Zacharias, BBC Philharmonic, Sinaisky, Royal Albert Hall | reviews, news & interviews
Zacharias, BBC Philharmonic, Sinaisky, Royal Albert Hall
Zacharias, BBC Philharmonic, Sinaisky, Royal Albert Hall
A transfigured night in the company of Schumann and the Waltz King
Monday, 26 July 2010
The Proms listings are full of concerts a bit like the one last night that seem to offer up, on paper, little of real burning interest: no big names, no star foreign orchestras, no intriguing rarities, no new works, nothing beyond one hard-working BBC orchestra and a few staple classics (a Strauss family waltz-medley and some Schumann) that could be rattled off by any professional orchestra blindfold. Be warned: these are the concerts that are most likely to transfigure your evening, stir your soul and leave you reeling.

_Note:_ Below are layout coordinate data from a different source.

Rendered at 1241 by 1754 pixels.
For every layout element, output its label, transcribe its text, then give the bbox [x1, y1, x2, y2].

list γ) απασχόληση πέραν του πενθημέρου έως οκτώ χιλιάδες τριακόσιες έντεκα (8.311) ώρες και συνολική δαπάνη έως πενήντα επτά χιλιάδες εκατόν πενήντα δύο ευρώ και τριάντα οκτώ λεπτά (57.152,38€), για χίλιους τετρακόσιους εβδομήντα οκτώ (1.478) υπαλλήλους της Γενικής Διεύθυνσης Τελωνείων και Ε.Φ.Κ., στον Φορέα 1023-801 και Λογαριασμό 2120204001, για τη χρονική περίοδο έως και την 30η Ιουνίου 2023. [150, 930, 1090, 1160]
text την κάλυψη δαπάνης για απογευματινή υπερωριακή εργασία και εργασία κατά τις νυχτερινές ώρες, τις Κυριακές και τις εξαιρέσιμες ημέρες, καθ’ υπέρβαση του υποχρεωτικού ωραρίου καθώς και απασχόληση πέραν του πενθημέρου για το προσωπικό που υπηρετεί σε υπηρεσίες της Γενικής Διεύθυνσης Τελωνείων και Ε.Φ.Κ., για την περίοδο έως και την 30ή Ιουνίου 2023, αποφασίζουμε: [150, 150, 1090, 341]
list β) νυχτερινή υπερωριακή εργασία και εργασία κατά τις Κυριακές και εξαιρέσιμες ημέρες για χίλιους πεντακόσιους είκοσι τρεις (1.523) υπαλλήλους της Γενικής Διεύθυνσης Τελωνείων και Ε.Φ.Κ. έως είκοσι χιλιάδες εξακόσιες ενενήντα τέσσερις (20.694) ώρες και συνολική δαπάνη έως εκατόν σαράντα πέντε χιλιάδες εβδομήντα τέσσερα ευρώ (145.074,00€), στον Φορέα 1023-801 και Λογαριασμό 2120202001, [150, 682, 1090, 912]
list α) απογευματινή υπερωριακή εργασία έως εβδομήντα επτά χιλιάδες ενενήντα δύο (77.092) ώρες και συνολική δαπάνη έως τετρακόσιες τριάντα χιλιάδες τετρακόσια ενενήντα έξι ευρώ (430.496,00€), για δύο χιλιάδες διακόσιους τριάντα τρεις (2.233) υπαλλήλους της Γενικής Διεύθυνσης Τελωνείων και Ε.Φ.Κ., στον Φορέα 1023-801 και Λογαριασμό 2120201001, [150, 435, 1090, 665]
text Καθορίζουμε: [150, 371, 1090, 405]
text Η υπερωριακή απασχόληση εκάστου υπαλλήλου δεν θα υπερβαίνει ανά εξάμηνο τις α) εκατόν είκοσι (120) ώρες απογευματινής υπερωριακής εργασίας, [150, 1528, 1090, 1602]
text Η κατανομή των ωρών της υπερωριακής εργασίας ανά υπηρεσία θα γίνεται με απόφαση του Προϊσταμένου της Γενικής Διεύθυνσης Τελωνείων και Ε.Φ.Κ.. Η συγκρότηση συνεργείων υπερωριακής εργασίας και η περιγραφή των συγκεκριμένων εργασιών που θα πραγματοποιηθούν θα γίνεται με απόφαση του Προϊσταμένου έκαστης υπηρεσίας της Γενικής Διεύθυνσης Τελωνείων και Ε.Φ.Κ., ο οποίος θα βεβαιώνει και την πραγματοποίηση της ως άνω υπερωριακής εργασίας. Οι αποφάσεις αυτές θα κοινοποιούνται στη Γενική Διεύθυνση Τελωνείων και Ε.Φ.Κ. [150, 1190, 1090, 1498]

At least one element of the concert line up was destined to do all these things anyway: Christian Zacharias - one of my Proms recommendations. Zacharias is one of the most intelligent and characterful pianists alive today and a hugely underrated figure in this country. Above all, he is a great original at the piano, a great refashioner of phrases, a great chiseler, chipping away at old chintzy bad habits. The Schumann Piano Concerto came out from this surgery almost unrecognisably new, fresh, intense and lustrous.

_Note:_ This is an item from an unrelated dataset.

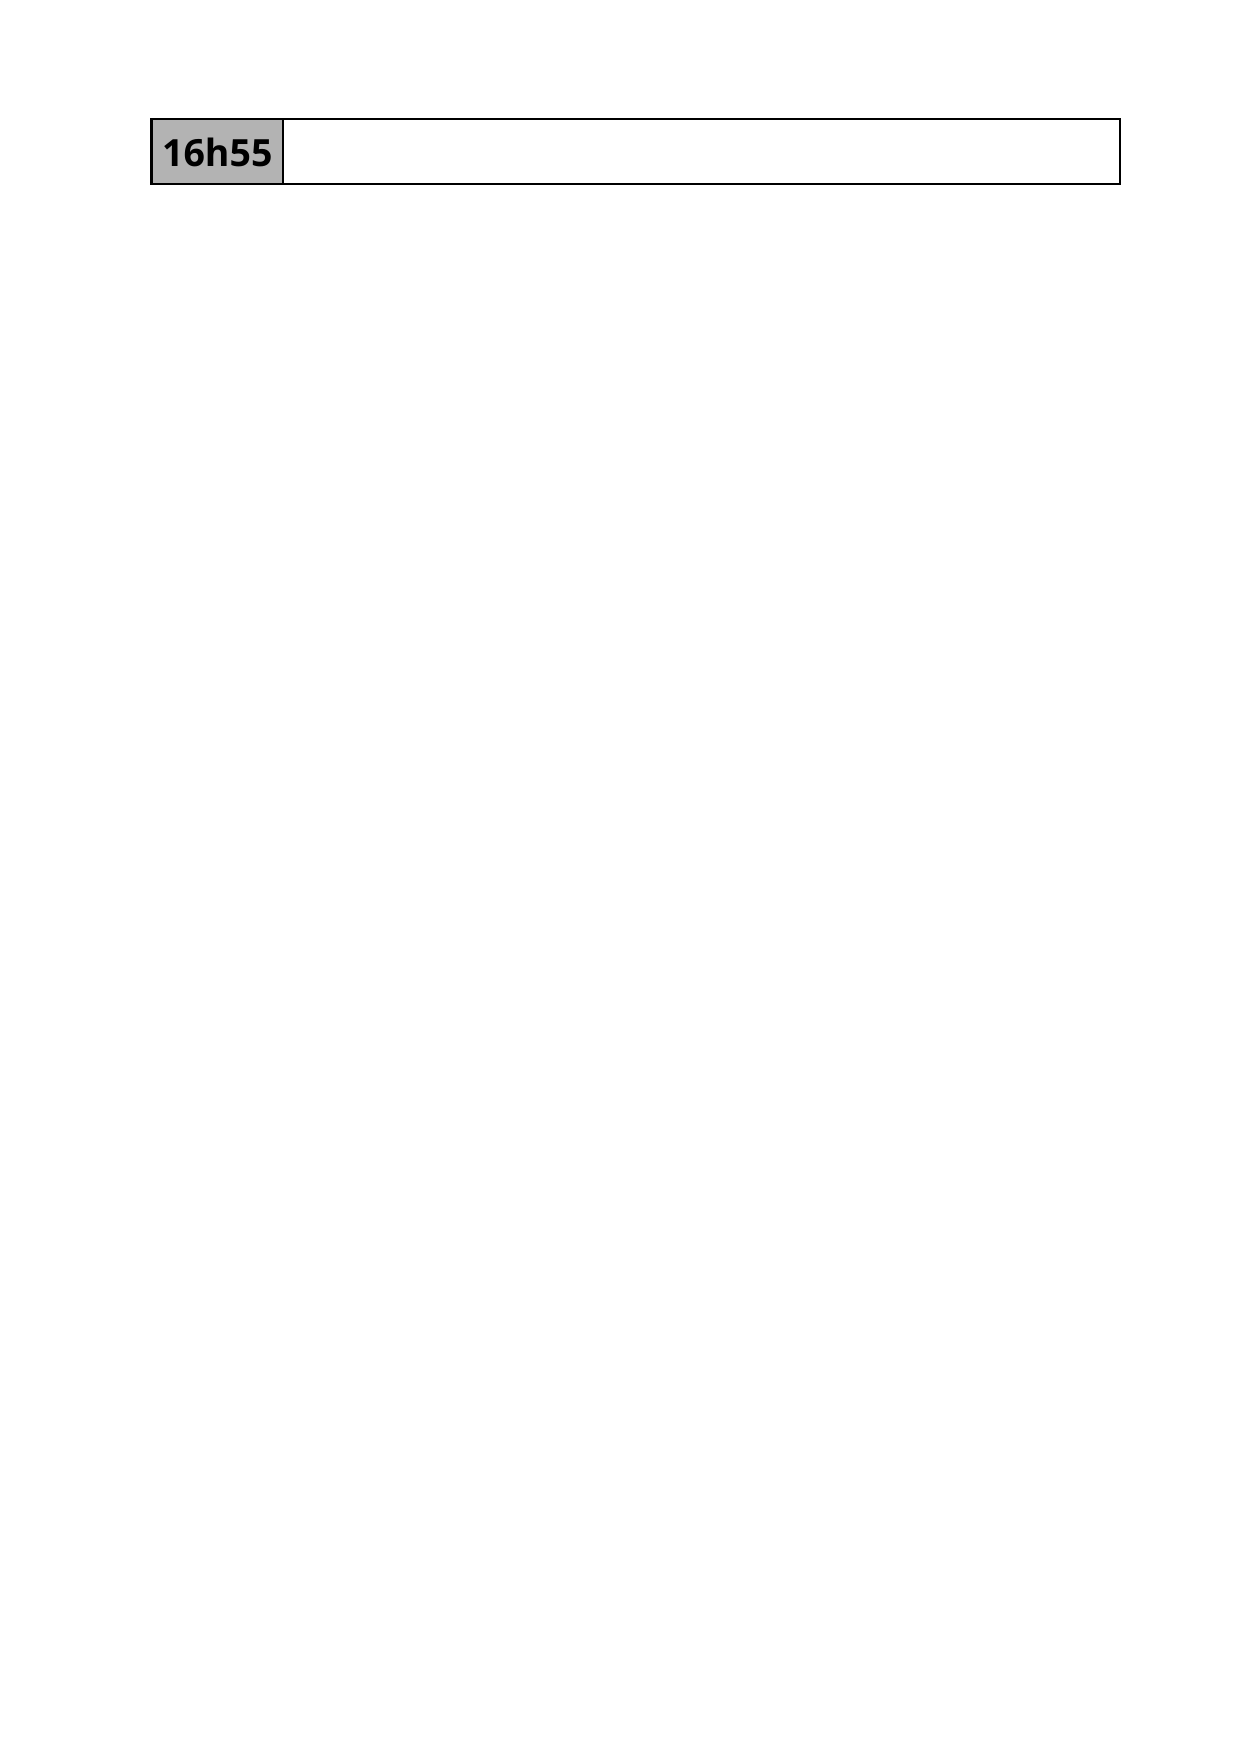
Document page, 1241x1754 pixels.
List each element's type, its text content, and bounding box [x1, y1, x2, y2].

table_cell 16h55 [153, 120, 282, 183]
table_cell [284, 120, 1119, 183]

The opening hovered between a stilled dream state and a hesitant, rushed, rushing reality. Melodic statements were fleet, never lingered over indulgently but harried down into the bass. The coda was a transforming experience as both Zacharias and conductor Sinaisky crouched down into their instruments for the devil-dotted pianissimo dance. Zacharias tiptoed and then sailed hazily through the soft weeping willow branches of the Intermezzo into the Allegro vivace.

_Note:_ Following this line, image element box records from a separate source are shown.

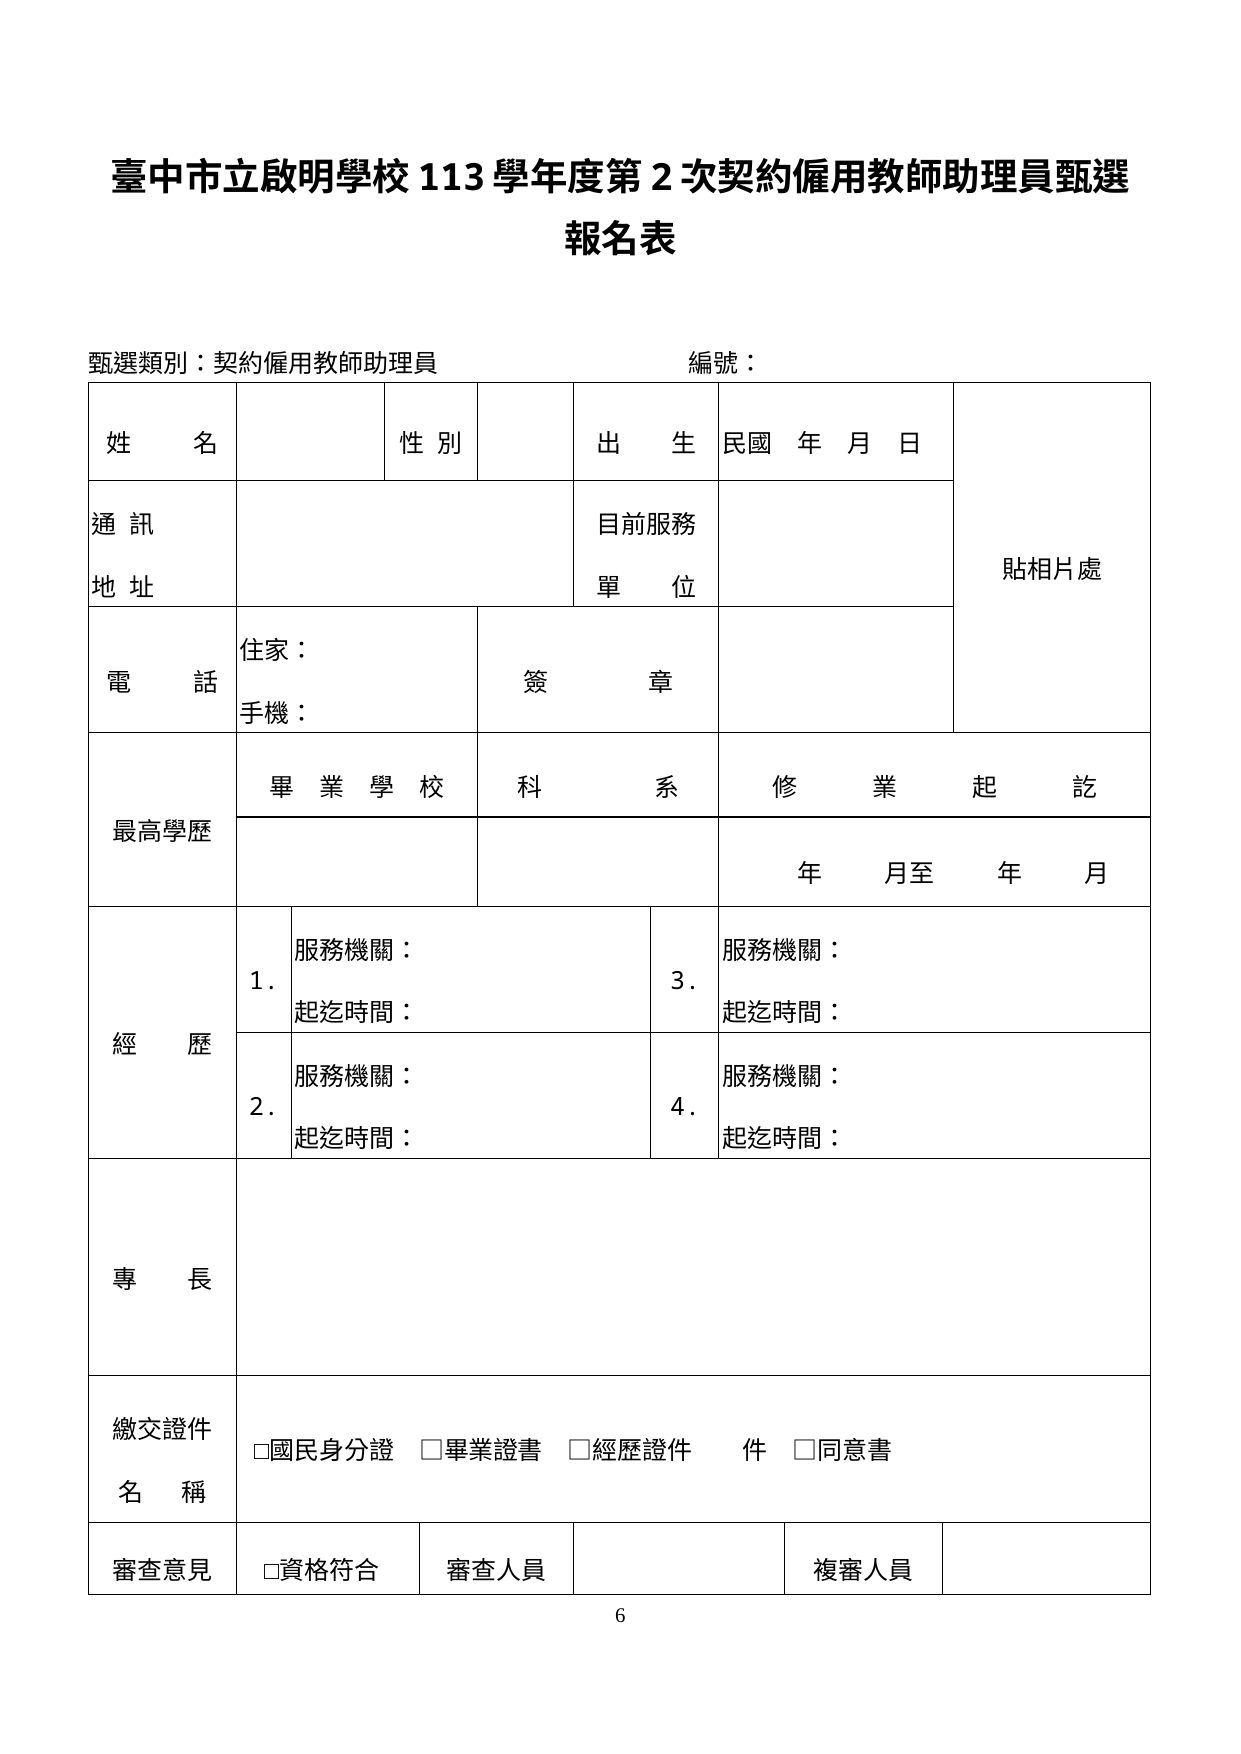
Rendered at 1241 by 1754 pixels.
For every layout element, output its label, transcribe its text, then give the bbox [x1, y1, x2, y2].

table_cell 專 長 [89, 1159, 236, 1375]
table_header 出 生 [574, 383, 718, 480]
table_header 貼相片處 [954, 383, 1150, 732]
table_cell [719, 481, 953, 606]
table_cell 住家： 手機： [237, 607, 477, 732]
table_cell [574, 1523, 784, 1594]
table_cell 服務機關： 起迄時間： [292, 907, 650, 1032]
table_cell 簽 章 [478, 607, 718, 732]
table_cell [943, 1523, 1150, 1594]
table_cell 目前服務 單 位 [574, 481, 718, 606]
table_header [478, 383, 573, 480]
table_cell □國民身分證 □畢業證書 □經歷證件 件 □同意書 [237, 1376, 1150, 1522]
table_cell 審查人員 [420, 1523, 573, 1594]
table_cell 審查意見 [89, 1523, 236, 1594]
text 甄選類別：契約僱用教師助理員 編號： [89, 319, 1152, 382]
table_cell 年 月至 年 月 [719, 818, 1150, 906]
text 臺中市立啟明學校113學年度第2次契約僱用教師助理員甄選 [89, 132, 1152, 194]
table_cell 複審人員 [785, 1523, 942, 1594]
table_cell [237, 1159, 1150, 1375]
table_cell 3. [651, 907, 718, 1032]
table_cell 經 歷 [89, 907, 236, 1158]
table_cell 服務機關： 起迄時間： [719, 907, 1150, 1032]
table_header 民國 年 月 日 [719, 383, 953, 480]
table_cell 服務機關： 起迄時間： [719, 1033, 1150, 1158]
table_cell 服務機關： 起迄時間： [292, 1033, 650, 1158]
table_cell 科 系 [478, 733, 718, 816]
table_cell [237, 818, 477, 906]
table_cell [478, 818, 718, 906]
table_header [237, 383, 384, 480]
table_cell □資格符合 [237, 1523, 419, 1594]
table_header 姓 名 [89, 383, 236, 480]
table_cell [237, 481, 573, 606]
table_cell 畢 業 學 校 [237, 733, 477, 816]
table_cell 1. [237, 907, 291, 1032]
table_cell 2. [237, 1033, 291, 1158]
text 報名表 [89, 194, 1152, 257]
table_cell 繳交證件 名 稱 [89, 1376, 236, 1522]
table_cell [719, 607, 953, 732]
table_cell 最高學歷 [89, 733, 236, 906]
table_cell 修 業 起 訖 [719, 733, 1150, 816]
table_cell 4. [651, 1033, 718, 1158]
table_header 性 別 [385, 383, 477, 480]
table_cell 通 訊 地 址 [89, 481, 236, 606]
table_cell 電 話 [89, 607, 236, 732]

The Allegro vivace entrance was a marvel in itself. The door to this movement is opened by way of a descent of several suspended chords that fall on us like moonlight. Zacharias couldn't help but make it a moment of wonder. And there was a rethinking and recolouring through to the very end: rhythms re-examined, accentation re-balanced, much of this pedal-led. Zacharias must be one of the world's great pedal virtuosi. Notes were bled and then dried with mesmerising fluency and unorthodoxy. This was quite simply a fabulous performance.
But then so was the programming. I never think of Schumann as a great dancer. But actually, while there are few conventional dances in the concerto or the Overture, Scherzo and Finale that opened the night, there's a lot of air-borne activity and plenty of sweetness and light. So it was but a dotted hop to the waltzes of the second half.
The real surprise of the night was the transformation of the BBC Philharmonic and their conductor Vassily Sinaisky from two nights ago. Sinaisky was a new man: sure-footed, responsive, deft, full of charisma and cleverness. In this company, the genius of the Strauss family and some of their most famous crowd-pleasing waltzes - and one polka - was able to be fully grasped. Elasticity and firmness - a balancing of the two - is what maketh the waltz and what madeth this performance, Sinaisky holding back and pushing forward, judging every tempi shift and scene change, from the heart-rending Austrian paean of the Emperor Waltz, to the rambunctious city sounds of the Radetzy March (by Johann Strauss père) to the ravishing languor of the Die Fledermaus overture, to perfection. Every section played their part. Not to be outdone by the principal clarinet on Friday, second clarinet, Colin Pownall, delivered a melancholic cameo of true delight in the overture.
And the man who should have been at the podium, Sir Charles Mackerras, who died last week, was almost certainly making one last fleeting appearance somehow, somewhere, during the Slavonic Dance in E minor, Op 72, No 2, by Dvořák, which had been programmed in his honour. One felt his presence hovering above us. I imagined him indulging in one final Czech kick of the heels during the triangled little dance that bursts out with quiet joy through the tender sadness of this little work. RIP, Sir Charles.